** Record excerpts follows **

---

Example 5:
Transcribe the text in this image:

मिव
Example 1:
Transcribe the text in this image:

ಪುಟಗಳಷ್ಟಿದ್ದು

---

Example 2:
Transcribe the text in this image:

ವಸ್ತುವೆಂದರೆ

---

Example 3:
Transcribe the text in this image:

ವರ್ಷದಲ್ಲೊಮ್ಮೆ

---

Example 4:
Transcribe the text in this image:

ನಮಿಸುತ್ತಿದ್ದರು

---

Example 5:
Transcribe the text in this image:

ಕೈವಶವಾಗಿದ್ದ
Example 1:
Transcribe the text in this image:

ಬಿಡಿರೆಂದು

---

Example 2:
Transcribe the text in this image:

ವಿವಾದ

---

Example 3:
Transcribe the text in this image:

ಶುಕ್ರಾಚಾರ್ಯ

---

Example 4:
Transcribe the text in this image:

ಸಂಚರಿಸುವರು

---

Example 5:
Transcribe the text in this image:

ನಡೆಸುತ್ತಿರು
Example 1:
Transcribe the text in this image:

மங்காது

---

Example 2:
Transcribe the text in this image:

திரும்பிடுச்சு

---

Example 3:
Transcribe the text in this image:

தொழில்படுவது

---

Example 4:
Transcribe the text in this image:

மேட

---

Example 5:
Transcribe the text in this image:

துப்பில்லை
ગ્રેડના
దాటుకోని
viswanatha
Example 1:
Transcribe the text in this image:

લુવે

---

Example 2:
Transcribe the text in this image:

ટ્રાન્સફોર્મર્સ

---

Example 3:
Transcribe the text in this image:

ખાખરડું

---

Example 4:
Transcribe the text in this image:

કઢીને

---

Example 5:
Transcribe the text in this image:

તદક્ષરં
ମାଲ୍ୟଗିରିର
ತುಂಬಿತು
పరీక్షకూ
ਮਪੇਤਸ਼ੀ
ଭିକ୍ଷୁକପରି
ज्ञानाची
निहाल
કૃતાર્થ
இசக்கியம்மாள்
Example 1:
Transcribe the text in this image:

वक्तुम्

** End of Record excerpts **

Exercise details =>
Make sure that every entry above is copied out exactly as it stands.

Response to this task =>
---

Example 5:
Transcribe the text in this image:

मिव
Example 1:
Transcribe the text in this image:

ಪುಟಗಳಷ್ಟಿದ್ದು

---

Example 2:
Transcribe the text in this image:

ವಸ್ತುವೆಂದರೆ

---

Example 3:
Transcribe the text in this image:

ವರ್ಷದಲ್ಲೊಮ್ಮೆ

---

Example 4:
Transcribe the text in this image:

ನಮಿಸುತ್ತಿದ್ದರು

---

Example 5:
Transcribe the text in this image:

ಕೈವಶವಾಗಿದ್ದ
Example 1:
Transcribe the text in this image:

ಬಿಡಿರೆಂದು

---

Example 2:
Transcribe the text in this image:

ವಿವಾದ

---

Example 3:
Transcribe the text in this image:

ಶುಕ್ರಾಚಾರ್ಯ

---

Example 4:
Transcribe the text in this image:

ಸಂಚರಿಸುವರು

---

Example 5:
Transcribe the text in this image:

ನಡೆಸುತ್ತಿರು
Example 1:
Transcribe the text in this image:

மங்காது

---

Example 2:
Transcribe the text in this image:

திரும்பிடுச்சு

---

Example 3:
Transcribe the text in this image:

தொழில்படுவது

---

Example 4:
Transcribe the text in this image:

மேட

---

Example 5:
Transcribe the text in this image:

துப்பில்லை
ગ્રેડના
దాటుకోని
viswanatha
Example 1:
Transcribe the text in this image:

લુવે

---

Example 2:
Transcribe the text in this image:

ટ્રાન્સફોર્મર્સ

---

Example 3:
Transcribe the text in this image:

ખાખરડું

---

Example 4:
Transcribe the text in this image:

કઢીને

---

Example 5:
Transcribe the text in this image:

તદક્ષરં
ମାଲ୍ୟଗିରିର
ತುಂಬಿತು
పరీక్షకూ
ਮਪੇਤਸ਼ੀ
ଭିକ୍ଷୁକପରି
ज्ञानाची
निहाल
કૃતાર્થ
இசக்கியம்மாள்
Example 1:
Transcribe the text in this image:

वक्तुम्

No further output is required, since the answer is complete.